**PROBLEM DESCRIPTION:** Please pull out every line of the material that contains the word "Cliquer", and note that case counts.

## Begin

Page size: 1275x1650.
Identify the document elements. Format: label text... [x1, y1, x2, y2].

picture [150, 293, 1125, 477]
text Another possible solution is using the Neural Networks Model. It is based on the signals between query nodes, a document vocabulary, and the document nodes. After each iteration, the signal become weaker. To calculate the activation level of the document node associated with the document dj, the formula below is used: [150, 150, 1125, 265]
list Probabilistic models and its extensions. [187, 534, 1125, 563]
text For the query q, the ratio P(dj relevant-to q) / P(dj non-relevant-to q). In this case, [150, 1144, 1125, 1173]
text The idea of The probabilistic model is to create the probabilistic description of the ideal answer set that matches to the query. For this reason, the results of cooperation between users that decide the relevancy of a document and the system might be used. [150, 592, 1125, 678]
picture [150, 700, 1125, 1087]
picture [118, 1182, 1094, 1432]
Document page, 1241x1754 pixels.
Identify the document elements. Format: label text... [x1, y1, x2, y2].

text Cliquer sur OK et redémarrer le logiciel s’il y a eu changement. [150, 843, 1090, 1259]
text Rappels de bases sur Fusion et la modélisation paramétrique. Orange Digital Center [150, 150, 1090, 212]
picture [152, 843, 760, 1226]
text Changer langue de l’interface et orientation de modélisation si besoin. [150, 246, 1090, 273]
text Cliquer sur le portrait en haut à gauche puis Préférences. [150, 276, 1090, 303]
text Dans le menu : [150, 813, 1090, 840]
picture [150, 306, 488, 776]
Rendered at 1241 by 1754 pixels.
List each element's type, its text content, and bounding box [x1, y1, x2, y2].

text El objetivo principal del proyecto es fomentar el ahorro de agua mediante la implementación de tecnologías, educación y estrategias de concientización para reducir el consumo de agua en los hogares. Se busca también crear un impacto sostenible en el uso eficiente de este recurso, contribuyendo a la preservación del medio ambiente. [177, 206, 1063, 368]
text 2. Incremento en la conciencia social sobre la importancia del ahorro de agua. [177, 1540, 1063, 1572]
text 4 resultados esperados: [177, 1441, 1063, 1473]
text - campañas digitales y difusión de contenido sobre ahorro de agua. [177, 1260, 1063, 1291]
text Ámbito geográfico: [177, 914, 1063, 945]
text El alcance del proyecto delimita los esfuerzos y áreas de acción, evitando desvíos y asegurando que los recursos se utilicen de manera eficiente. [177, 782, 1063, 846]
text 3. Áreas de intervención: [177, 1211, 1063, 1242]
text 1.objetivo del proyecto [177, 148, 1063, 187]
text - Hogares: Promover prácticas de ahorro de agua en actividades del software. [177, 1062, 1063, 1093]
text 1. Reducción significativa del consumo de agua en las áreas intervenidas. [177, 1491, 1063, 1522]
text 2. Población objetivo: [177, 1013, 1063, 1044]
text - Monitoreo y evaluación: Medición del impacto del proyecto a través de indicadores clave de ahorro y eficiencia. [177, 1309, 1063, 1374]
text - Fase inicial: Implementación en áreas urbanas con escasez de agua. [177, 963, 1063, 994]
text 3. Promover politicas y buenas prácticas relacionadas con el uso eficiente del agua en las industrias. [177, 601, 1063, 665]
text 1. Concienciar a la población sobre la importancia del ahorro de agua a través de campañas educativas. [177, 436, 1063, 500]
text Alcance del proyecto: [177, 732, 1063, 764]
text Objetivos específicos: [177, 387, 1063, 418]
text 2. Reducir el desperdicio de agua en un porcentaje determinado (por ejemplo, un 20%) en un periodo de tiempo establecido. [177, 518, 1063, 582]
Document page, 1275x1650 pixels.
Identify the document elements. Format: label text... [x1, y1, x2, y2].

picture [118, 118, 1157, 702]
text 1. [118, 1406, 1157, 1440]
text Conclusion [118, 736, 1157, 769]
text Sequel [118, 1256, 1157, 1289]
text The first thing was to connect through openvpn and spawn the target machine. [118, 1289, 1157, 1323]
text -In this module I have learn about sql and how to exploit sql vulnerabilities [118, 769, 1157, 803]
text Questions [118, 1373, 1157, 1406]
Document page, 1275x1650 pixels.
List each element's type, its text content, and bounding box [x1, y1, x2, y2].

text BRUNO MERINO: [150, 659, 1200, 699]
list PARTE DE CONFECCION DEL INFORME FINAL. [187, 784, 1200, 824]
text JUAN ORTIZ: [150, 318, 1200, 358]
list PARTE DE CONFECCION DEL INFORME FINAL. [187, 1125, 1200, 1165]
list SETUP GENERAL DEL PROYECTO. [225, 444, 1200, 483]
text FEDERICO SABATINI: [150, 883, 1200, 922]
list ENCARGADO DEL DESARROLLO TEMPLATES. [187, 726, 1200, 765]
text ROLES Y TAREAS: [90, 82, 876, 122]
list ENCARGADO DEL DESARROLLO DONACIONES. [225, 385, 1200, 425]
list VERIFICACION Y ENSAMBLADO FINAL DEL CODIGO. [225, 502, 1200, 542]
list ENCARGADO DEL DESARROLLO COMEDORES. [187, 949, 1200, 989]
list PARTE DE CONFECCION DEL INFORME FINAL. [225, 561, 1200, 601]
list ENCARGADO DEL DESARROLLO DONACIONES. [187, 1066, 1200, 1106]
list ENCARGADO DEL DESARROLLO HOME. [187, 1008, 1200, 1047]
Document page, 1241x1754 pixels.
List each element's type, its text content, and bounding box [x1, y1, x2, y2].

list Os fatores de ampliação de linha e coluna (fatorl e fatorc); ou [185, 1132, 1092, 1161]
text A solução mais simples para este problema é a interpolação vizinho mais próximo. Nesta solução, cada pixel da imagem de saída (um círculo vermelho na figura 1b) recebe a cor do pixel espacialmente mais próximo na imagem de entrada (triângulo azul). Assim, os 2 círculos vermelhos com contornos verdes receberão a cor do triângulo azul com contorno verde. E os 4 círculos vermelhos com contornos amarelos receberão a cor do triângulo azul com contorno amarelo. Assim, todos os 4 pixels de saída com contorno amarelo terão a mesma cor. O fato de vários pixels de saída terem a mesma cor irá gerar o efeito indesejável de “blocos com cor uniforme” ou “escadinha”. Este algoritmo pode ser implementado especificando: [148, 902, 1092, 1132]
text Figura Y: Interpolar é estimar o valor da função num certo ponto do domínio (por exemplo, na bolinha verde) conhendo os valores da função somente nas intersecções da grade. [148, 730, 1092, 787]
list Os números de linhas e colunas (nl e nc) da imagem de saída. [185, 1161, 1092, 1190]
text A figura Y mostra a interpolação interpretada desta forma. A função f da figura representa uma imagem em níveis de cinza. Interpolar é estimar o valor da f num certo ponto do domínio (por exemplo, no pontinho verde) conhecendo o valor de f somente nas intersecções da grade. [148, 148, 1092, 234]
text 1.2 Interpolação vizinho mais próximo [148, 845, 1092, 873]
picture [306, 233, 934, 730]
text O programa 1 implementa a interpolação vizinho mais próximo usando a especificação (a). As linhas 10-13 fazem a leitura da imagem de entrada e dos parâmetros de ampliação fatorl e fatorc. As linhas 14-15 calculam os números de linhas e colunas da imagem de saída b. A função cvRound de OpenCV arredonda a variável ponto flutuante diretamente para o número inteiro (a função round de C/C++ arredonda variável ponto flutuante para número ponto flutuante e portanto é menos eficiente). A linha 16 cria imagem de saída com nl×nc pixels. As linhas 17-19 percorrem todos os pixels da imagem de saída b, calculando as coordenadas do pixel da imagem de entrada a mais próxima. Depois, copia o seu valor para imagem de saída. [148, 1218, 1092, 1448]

## End

**EXERCISE RESULT:**
text Cliquer sur OK et redémarrer le logiciel s’il y a eu changement. [150, 843, 1090, 1259]
text Cliquer sur le portrait en haut à gauche puis Préférences. [150, 276, 1090, 303]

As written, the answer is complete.